I have a python dictionary that I broadcast which contains date filters by user.
nested_filter = {"user1":"2018-02-15"}
b_filter = sc.broadcast(nested_filter)
I want to use this broadcast variable to filter a larger RDD with rows less than the filter date.
rdd_set = sc.parallelize([("user1","2018-02-05"), ("user1","2018-02-20")])
rdd_set.filter(lambda fields: fields <= b_filter.value.items()).collect()
But it returns an empty RDD.
Could someone please point out what I am doing incorrectly? Also, do I need to convert the string dates to a date object?

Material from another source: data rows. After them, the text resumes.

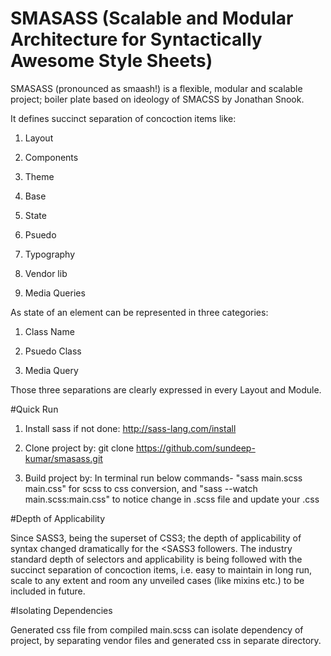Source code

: # SMASASS (Scalable and Modular Architecture for Syntactically Awesome Style Sheets)

SMASASS (pronounced as smaash!) is a flexible, modular and scalable project; boiler plate based on ideology of SMACSS by Jonathan Snook.

It defines succinct separation of concoction items like:

1. Layout

2. Components

3. Theme

4. Base

5. State

6. Psuedo

7. Typography

8. Vendor lib

9. Media Queries

As state of an element can be represented in three categories:

1. Class Name

2. Psuedo Class

3. Media Query

Those three separations are clearly expressed in every Layout and Module.

#Quick Run

1. Install sass if not done:
http://sass-lang.com/install

2. Clone project by:
git clone https://github.com/sundeep-kumar/smasass.git

3. Build project by:
In terminal run below commands-
"sass main.scss main.css" for scss to css conversion, and
"sass --watch main.scss:main.css" to notice change in .scss file and update your .css

#Depth of Applicability

Since SASS3, being the superset of CSS3; the depth of applicability of syntax changed dramatically for the <SASS3 followers. The industry standard depth of selectors and applicability is being followed with the succinct separation of concoction items, i.e. easy to maintain in long run, scale to any extent and room any unveiled cases (like mixins etc.) to be included in future.

#Isolating Dependencies

Generated css file from compiled main.scss can isolate dependency of project, by separating vendor files and generated css in separate directory.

The correct result should be:
[("user1","2018-02-05")]
Observe that the value returned by b_filter.value.items()
inside your filter
call is the same as:
nested_filter.items()
#[('user1', '2018-02-15')]
So then your comparison becomes:
("user1","2018-02-05") < [('user1', '2018-02-15')]
#False
Which is False
. Assuming that nested_filter
is a dictionary with just 1 item (as shown here), what you probably intended to do was compare to the first element of the list:
("user1","2018-02-05") < nested_filter.items()[0]
#True
So to "fix" your code, you could do the following:
rdd_set.filter(lambda fields: fields <= b_filter.value.items()[0]).collect()

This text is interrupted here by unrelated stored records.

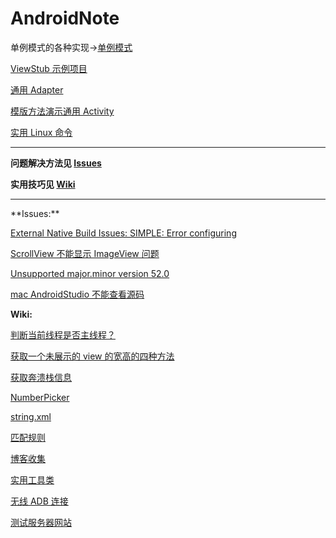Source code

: # AndroidNote

单例模式的各种实现->[单例模式](https://github.com/nesger/AndroidNote/tree/master/singleton)

[ViewStub 示例项目](./viewstub)

[通用 Adapter](./utils/BaseRecyclerViewAdapter.java)

[模版方法演示通用 Activity](./utils/BaseActivity.java)

[实用 Linux 命令](./linux.md)

<hr/>

**问题解决方法见 [Issues](https://github.com/nesger/AndroidNote/issues)**

**实用技巧见 [Wiki](https://github.com/nesger/AndroidNote/wiki)**

<hr/>
**Issues:**

[External Native Build Issues: SIMPLE: Error configuring](https://github.com/nesger/AndroidNote/issues/1)

[ScrollView 不能显示 ImageView 问题](https://github.com/nesger/AndroidNote/issues/2)

[Unsupported major.minor version 52.0](https://github.com/nesger/AndroidNote/issues/3)

[mac AndroidStudio 不能查看源码](https://github.com/nesger/AndroidNote/issues/4)

**Wiki:**

[判断当前线程是否主线程？](https://github.com/nesger/AndroidNote/wiki/%E5%88%A4%E6%96%AD%E5%BD%93%E5%89%8D%E7%BA%BF%E7%A8%8B%E6%98%AF%E5%90%A6%E4%B8%BB%E7%BA%BF%E7%A8%8B%EF%BC%9F)

[获取一个未展示的 view 的宽高的四种方法](https://github.com/nesger/AndroidNote/wiki/%E8%8E%B7%E5%8F%96%E4%B8%80%E4%B8%AA%E6%9C%AA%E5%B1%95%E7%A4%BA%E7%9A%84-view-%E7%9A%84%E5%AE%BD%E9%AB%98%E7%9A%84%E5%9B%9B%E7%A7%8D%E6%96%B9%E6%B3%95)

[获取奔溃栈信息](https://github.com/nesger/AndroidNote/wiki/%E8%8E%B7%E5%8F%96%E5%A5%94%E6%BA%83%E6%A0%88%E4%BF%A1%E6%81%AF)

[NumberPicker](https://github.com/nesger/AndroidNote/wiki/NumberPicker)

[string.xml](https://github.com/nesger/AndroidNote/wiki/string.xml)

[匹配规则](https://github.com/nesger/AndroidNote/wiki/%E5%8C%B9%E9%85%8D%E8%A7%84%E5%88%99)

[博客收集](https://github.com/nesger/AndroidNote/wiki/%E5%8D%9A%E5%AE%A2%E6%94%B6%E9%9B%86)

[实用工具类](https://github.com/nesger/AndroidNote/wiki/%E5%AE%9E%E7%94%A8%E5%B7%A5%E5%85%B7%E7%B1%BB)

[无线 ADB 连接](https://github.com/nesger/AndroidNote/wiki/%E6%97%A0%E7%BA%BF-ADB-%E8%BF%9E%E6%8E%A5)

[测试服务器网站](https://github.com/nesger/AndroidNote/wiki/%E6%B5%8B%E8%AF%95%E6%9C%8D%E5%8A%A1%E5%99%A8%E7%BD%91%E7%AB%99)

#[('user1', '2018-02-05')]
But instead, what I think you actually want is the following:
rdd_set.filter(lambda fields: fields[1] <= b_filter.value.get(fields[0])).collect()

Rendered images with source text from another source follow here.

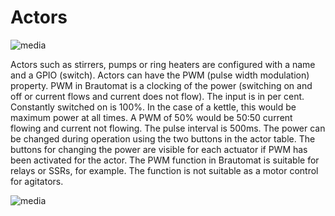 # Actors

![media](/docs/img/actuators_settings.jpg)

Actors such as stirrers, pumps or ring heaters are configured with a name and a GPIO (switch). Actors can have the PWM (pulse width modulation) property. PWM in Brautomat is a clocking of the power (switching on and off or current flows and current does not flow). The input is in per cent. Constantly switched on is 100%. In the case of a kettle, this would be maximum power at all times. A PWM of 50% would be 50:50 current flowing and current not flowing. The pulse interval is 500ms. The power can be changed during operation using the two buttons in the actor table. The buttons for changing the power are visible for each actuator if PWM has been activated for the actor. The PWM function in Brautomat is suitable for relays or SSRs, for example. The function is not suitable as a motor control for agitators.

![media](/docs/img/actuators.jpg)
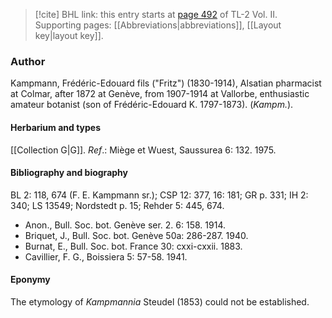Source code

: > [!cite] BHL link: this entry starts at [page 492](https://www.biodiversitylibrary.org/item/103253#page/518/mode/1up) of TL-2 Vol. II.
> Supporting pages: [[Abbreviations|abbreviations]], [[Layout key|layout key]].

### Author

Kampmann, Frédéric-Edouard fils ("Fritz") (1830-1914), Alsatian pharmacist at Colmar, after 1872 at Genève, from 1907-1914 at Vallorbe, enthusiastic amateur botanist (son of Frédéric-Edouard K. 1797-1873). (*Kampm.*).

#### Herbarium and types

[[Collection G|G]].
*Ref*.: Miège et Wuest, Saussurea 6: 132. 1975.

#### Bibliography and biography

BL 2: 118, 674 (F. E. Kampmann sr.); CSP 12: 377, 16: 181; GR p. 331; IH 2: 340; LS 13549; Nordstedt p. 15; Rehder 5: 445, 674.
- Anon., Bull. Soc. bot. Genève ser. 2. 6: 158. 1914.
- Briquet, J., Bull. Soc. bot. Genève 50a: 286-287. 1940.
- Burnat, E., Bull. Soc. bot. France 30: cxxi-cxxii. 1883.
- Cavillier, F. G., Boissiera 5: 57-58. 1941.

#### Eponymy

The etymology of *Kampmannia* Steudel (1853) could not be established.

#[('user1', '2018-02-05')]
This uses fields[0]
to get the date from the nested_filter
(or return None
if it doesn't exist) and compares the value with fields[1]
.
As you have noted, this comparison will happen lexicographically on the strings. This won't be a problem for you if your dates remain in YYYY-MM-DD
format, but for other date formats you may need to convert to a datetime
object.